Das Festjahr »1700 Jahre jüdisches Leben in Deutschland« bietet eine Chance, jüdisches Leben zu profilieren: mit Gesang, Gerüchen und Geschichten, abseits von Antisemitismus, Schoa und Nahostkonflikt.
So sind unter den zahlreichen, bereits erfolgreich gelaufenen Projekten jüdische Kochshows, Konzerte und eine digitale »Jewersity«-Ausstellung. Dadurch haben Projekte wie der Podcast zur jüdischen Geschichte des Robert-Koch-Instituts neue Zielgruppen angesprochen, wurden Orte neu oder wieder mit jüdischem Leben verknüpft, wie etwa das Festival »Musik & Kultur in westfälischen Landsynagogen«. Einige Modelle wie der 2021JLID-Podcast haben es sogar aus der jüdischen Bubble geschafft.
wahrnehmung Die im Durchschnitt wöchentlich 154 Berichte in TV, Radio, Print und Internet, die sich mit dem Festjahr befassen, deuten auf eine ausgedehnte mediale Wahrnehmung hin. Besonders Lokalzeitungen bieten einen regionalen Zugang zum Sonderthema. Zusätzlich bietet die Schirmherrschaft des Bundespräsidenten eine repräsentative Goldmedaille.
Trotzdem würden viele Leute bei Wer wird Millionär? die Frage, welches Festjahr in der Bundesrepublik gefeiert wird, wohl kaum ohne Joker richtig beantworten können.
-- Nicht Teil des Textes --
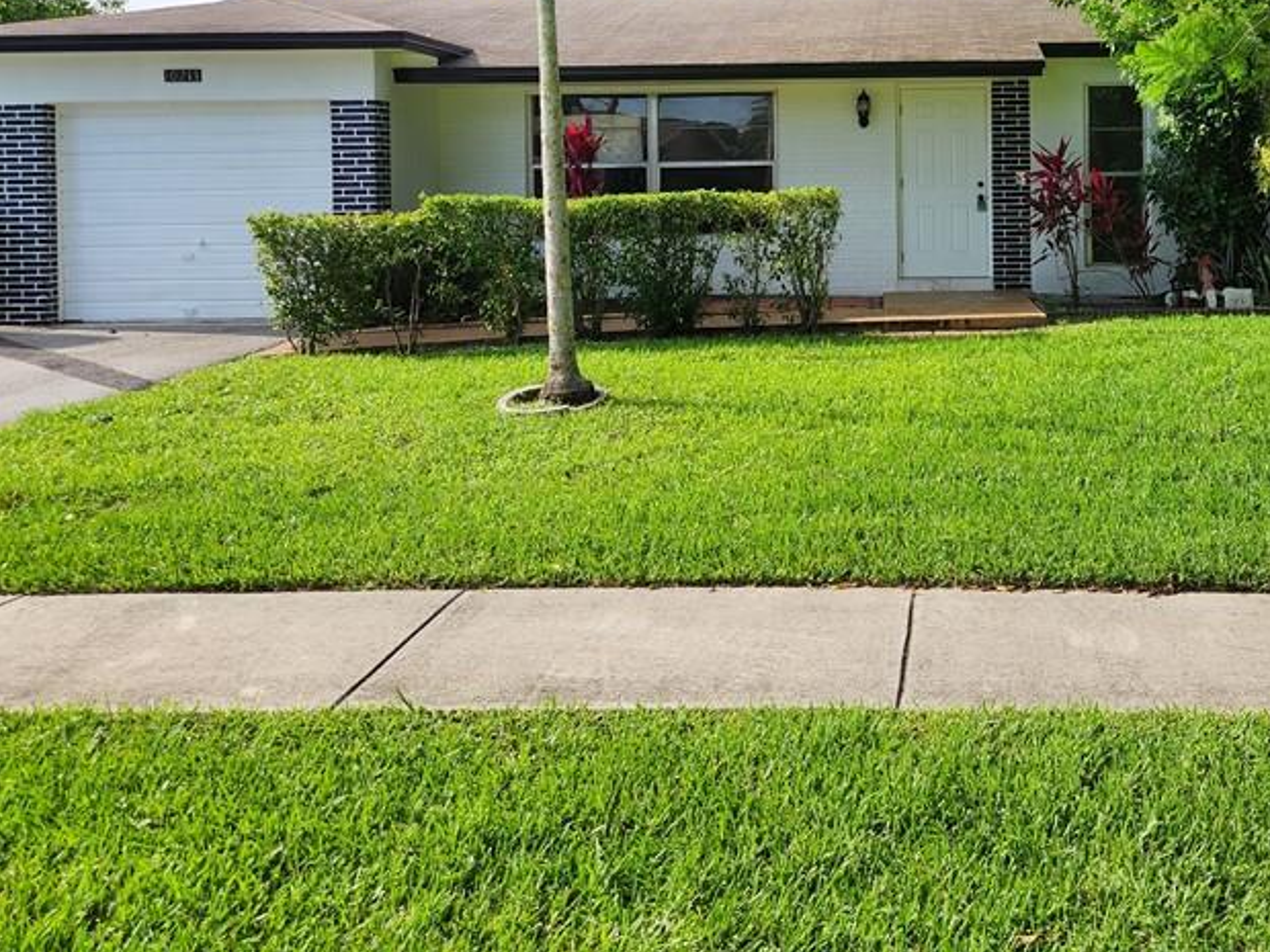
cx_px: 883
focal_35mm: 38
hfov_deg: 47.9
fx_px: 1394
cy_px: 201
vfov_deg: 36.5
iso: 20
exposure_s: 1/1410
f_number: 1.8
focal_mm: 5.4
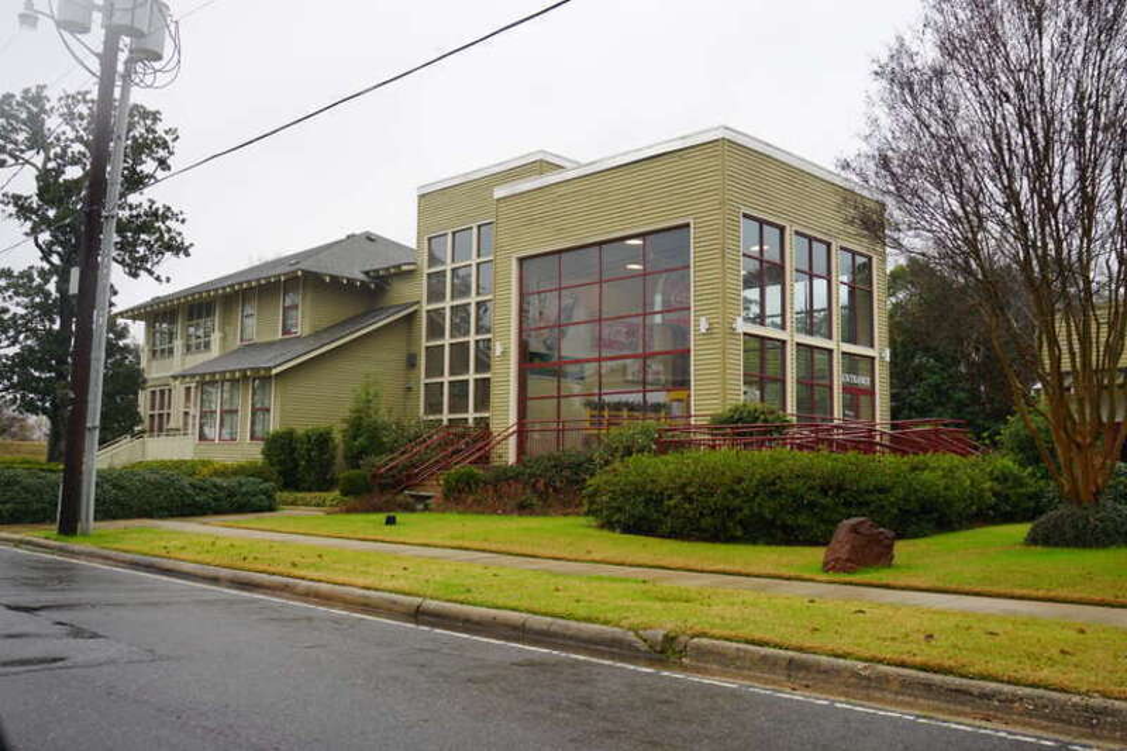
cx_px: 564
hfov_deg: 57.2
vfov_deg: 40.0
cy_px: 376
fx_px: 1033
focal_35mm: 33
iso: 100
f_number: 6.3
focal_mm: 22
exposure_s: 1/80
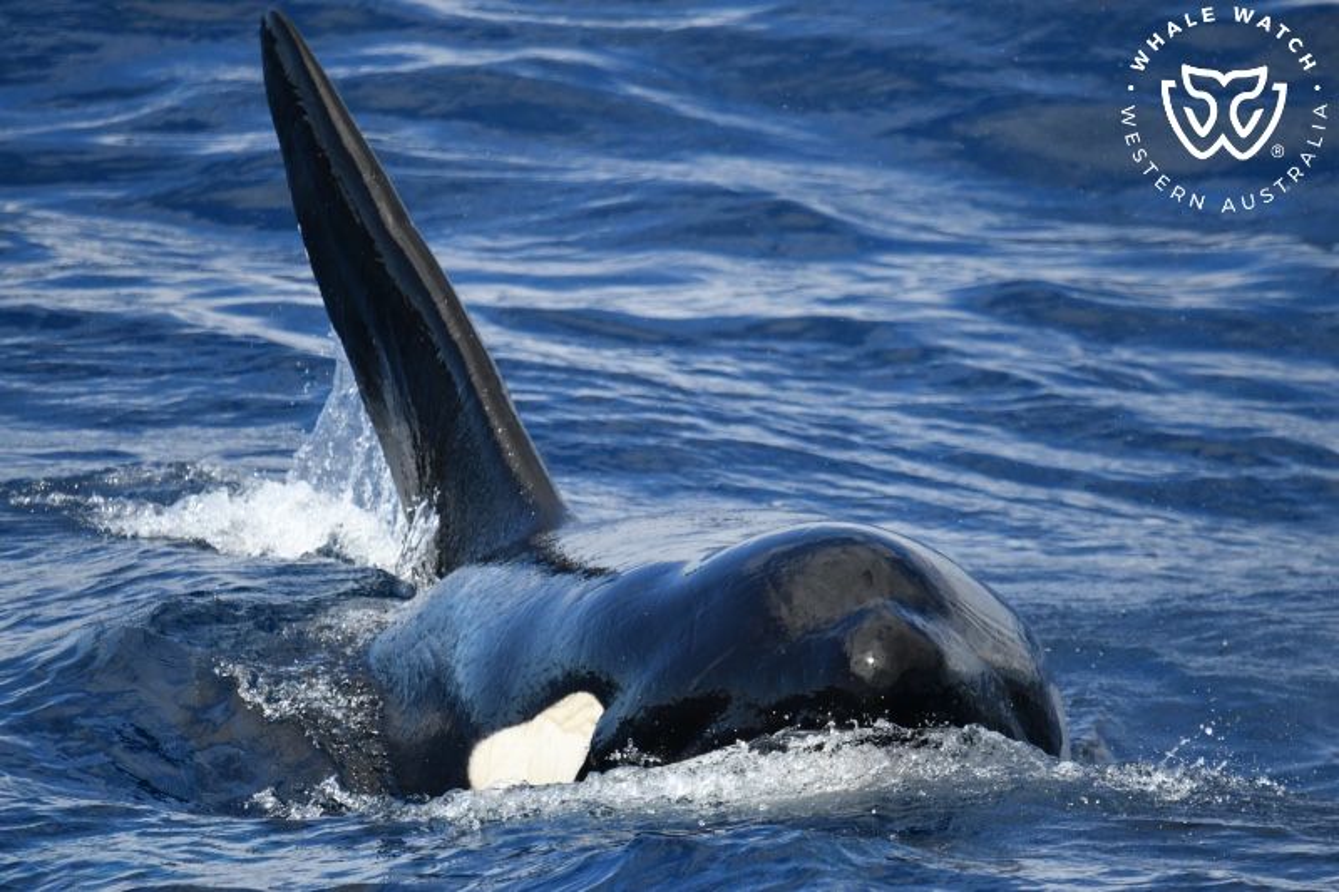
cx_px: 670
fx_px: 22311
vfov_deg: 2.3
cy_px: 446
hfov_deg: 3.4
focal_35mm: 600
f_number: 6.3
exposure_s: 1/8000
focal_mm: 600
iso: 1800
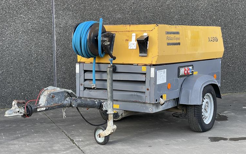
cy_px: 70
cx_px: 118
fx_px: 483
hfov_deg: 28.6
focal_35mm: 72
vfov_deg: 18.1
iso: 40
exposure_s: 1/99
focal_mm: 7.5
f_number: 2.2
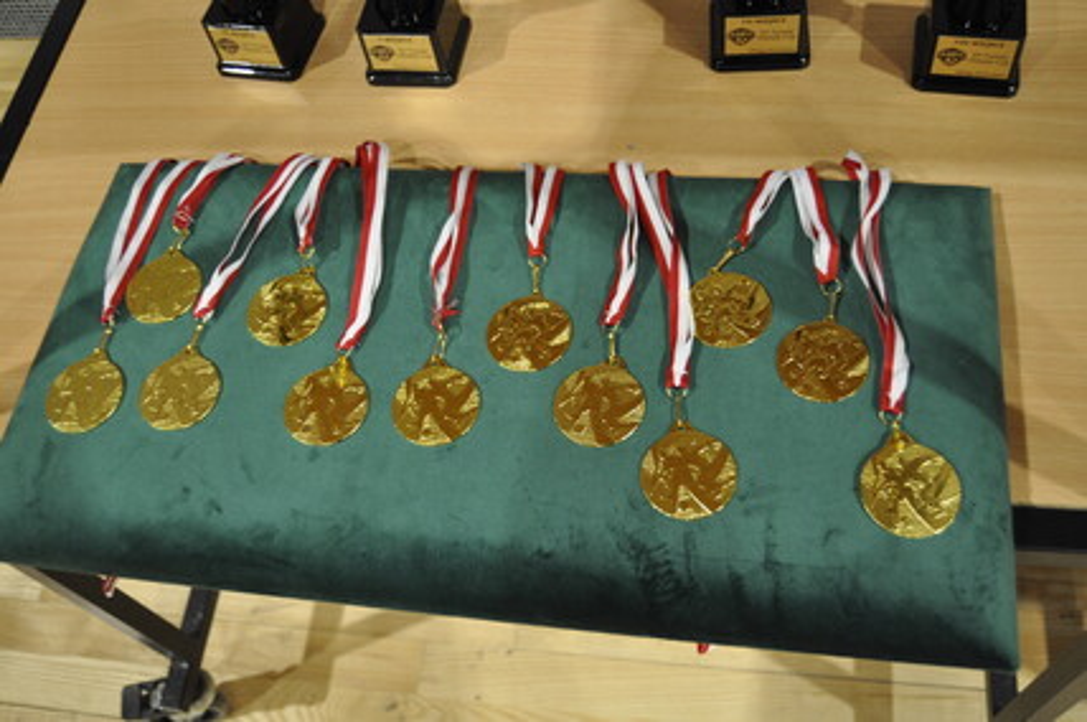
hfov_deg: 53.2
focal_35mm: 36
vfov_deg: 36.8
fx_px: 1085
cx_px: 544
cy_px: 361
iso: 800
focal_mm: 24
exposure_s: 1/30
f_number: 3.8
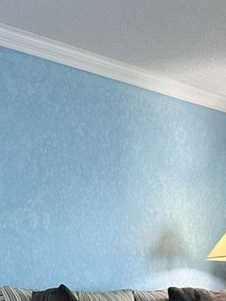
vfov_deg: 20.2
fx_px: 767
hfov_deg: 16.6
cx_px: 37
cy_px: 405
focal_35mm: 88
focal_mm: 5.7
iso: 125
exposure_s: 1/120
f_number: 1.5
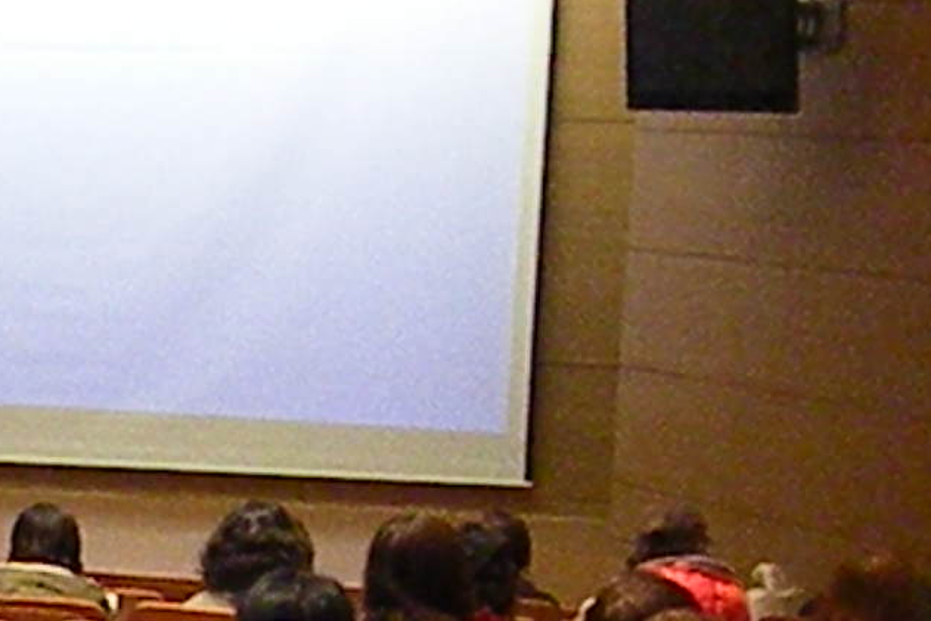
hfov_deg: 18.1
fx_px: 2793
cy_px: 751
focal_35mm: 108
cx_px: -150
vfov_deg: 12.4
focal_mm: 5.8
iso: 1600
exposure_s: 1/176
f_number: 3.2
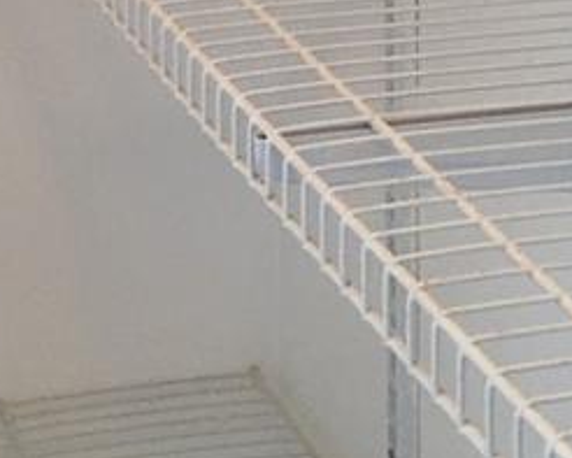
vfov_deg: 10.7
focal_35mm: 138
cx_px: -70
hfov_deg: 13.6
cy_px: -291
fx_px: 2337
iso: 40
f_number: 2.2
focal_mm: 4.15
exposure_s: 1/15
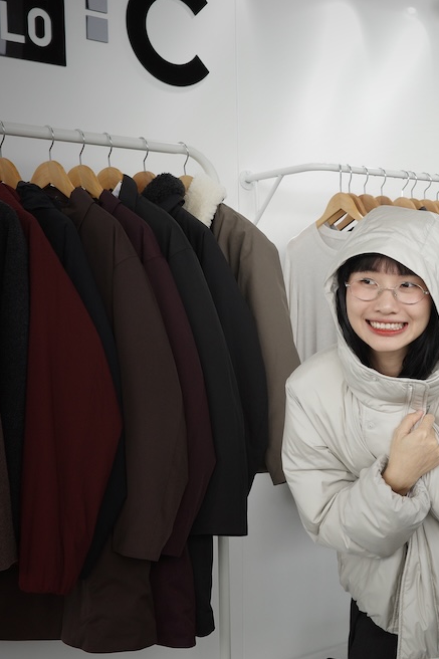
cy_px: 330
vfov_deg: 32.9
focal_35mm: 61
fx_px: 1116
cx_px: 438
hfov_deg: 21.5
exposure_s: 1/250
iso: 400
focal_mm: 26
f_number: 4.5
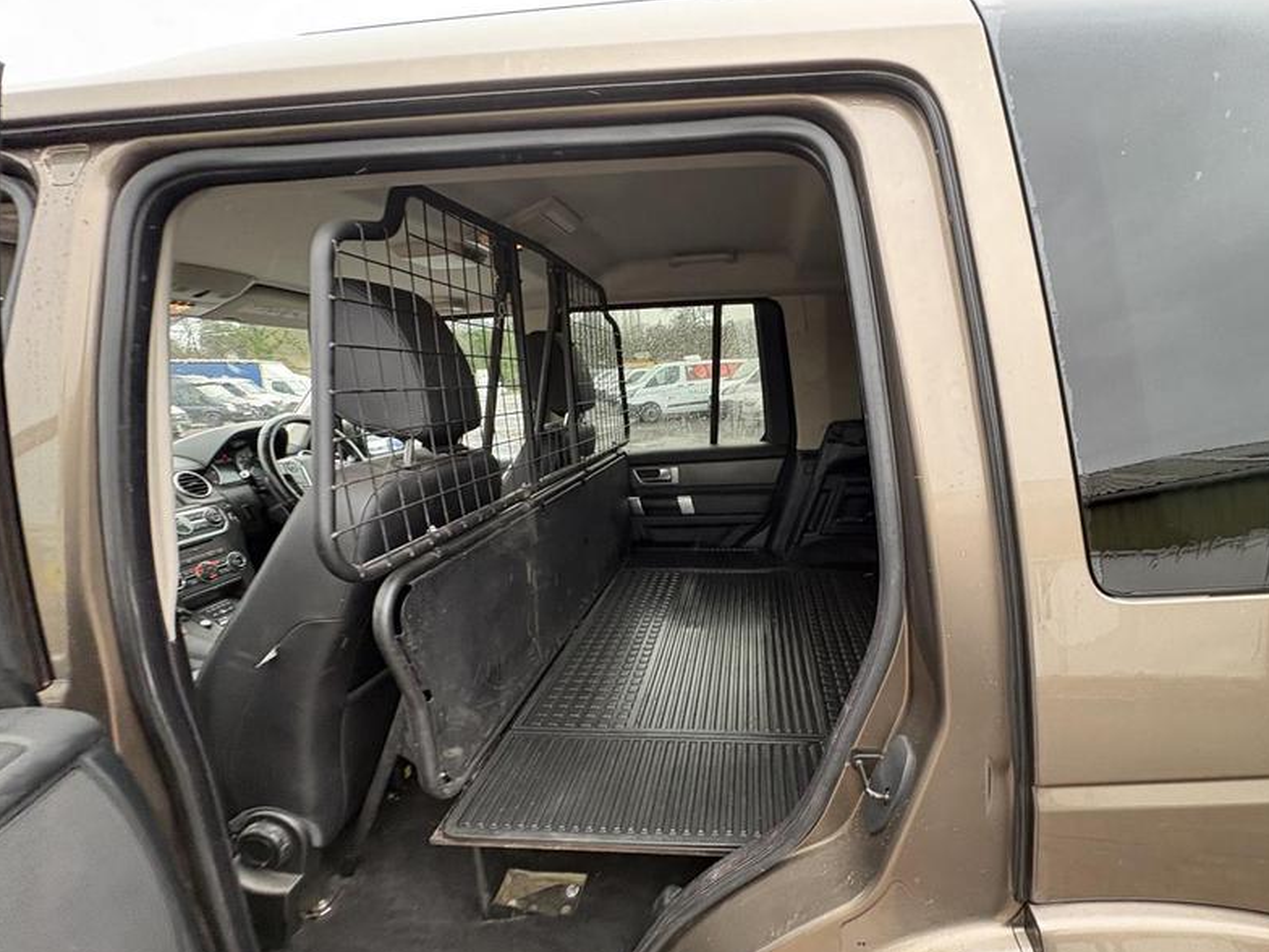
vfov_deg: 77.8
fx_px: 587
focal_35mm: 16
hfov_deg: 93.9
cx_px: 720
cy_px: 534
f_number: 2.2
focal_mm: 2.22
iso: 250
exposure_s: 1/86
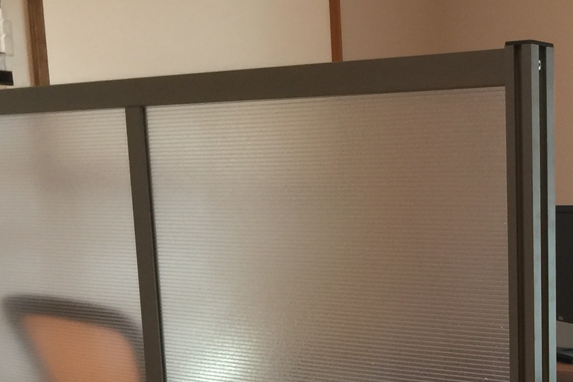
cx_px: 669
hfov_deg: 22.9
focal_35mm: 82
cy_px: 555
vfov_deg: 15.5
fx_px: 1305
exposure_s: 1/15
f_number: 2.2
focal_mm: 4.15
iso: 40
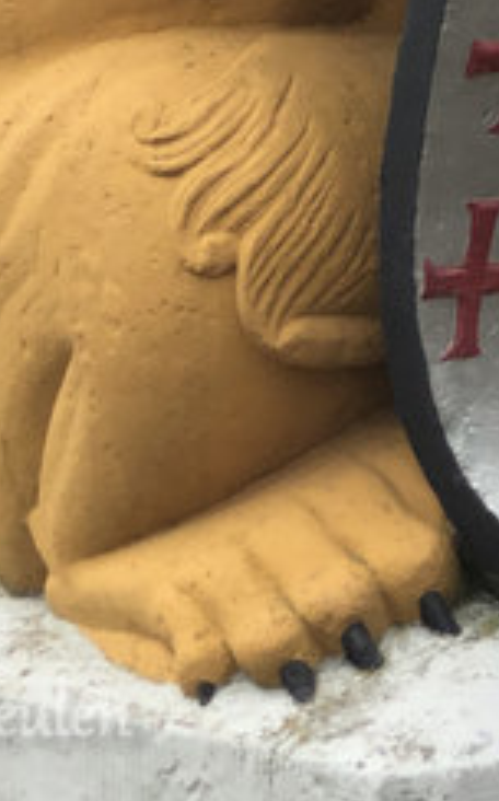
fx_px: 5038
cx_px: 466
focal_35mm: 231
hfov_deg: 5.7
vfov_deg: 8.7
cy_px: -657
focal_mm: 6.6
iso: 20
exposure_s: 1/506
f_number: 2.8
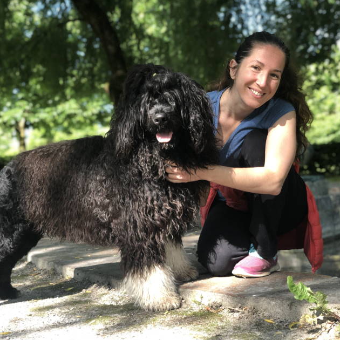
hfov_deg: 27.7
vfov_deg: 27.7
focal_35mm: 62
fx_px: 689
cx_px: 168
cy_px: 170
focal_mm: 6
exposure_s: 1/120
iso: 25
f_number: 2.4
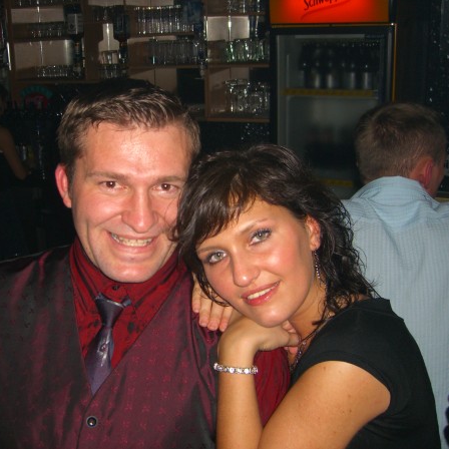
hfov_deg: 37.4
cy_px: 224
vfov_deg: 37.6
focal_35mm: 45
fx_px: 660
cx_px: 171
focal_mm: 7.9
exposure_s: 1/60
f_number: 2.8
So beobachtet die Vizepräsidentin der Jüdischen Studierendenunion, Hanna Veiler, bei jungen Menschen, dass »das Jahr bei zu vielen nicht angekommen ist und am Ende die kommen, die ohnehin schon an jüdischem Leben interessiert waren«.
erwartungen Die Mehrheitsgesellschaft scheint wohl (noch) nicht mitzufeiern. Sylvia Löhrmann vom Verein 321–2021 berichtet hingegen, dass durch das breite Spektrum an Projekten bereits eine größere Reichweite erzielt wurde. Wer feiert wie, was eigentlich und wer nicht? Für diese noch offenen Fragen und die hohen Erwartungen an das Festjahr hat Deutschland noch ein gutes halbes Jahr Zeit.
Derweil dürfen wir gespannt bleiben, wie das größte Laubhüttenfest der Welt, »Sukkot XXL«, ein »Pride Shabbat« und weitere Veranstaltungen die Sichtbarkeit jüdischen Lebens in Deutschland verbessern. Schließlich erhoffen wir uns vor allem eines: dass die Impulse von #2021JLID nachhaltig weiterwirken.
Die Autorin ist Assistant Director of European Affairs bei der Anti-Defamation League.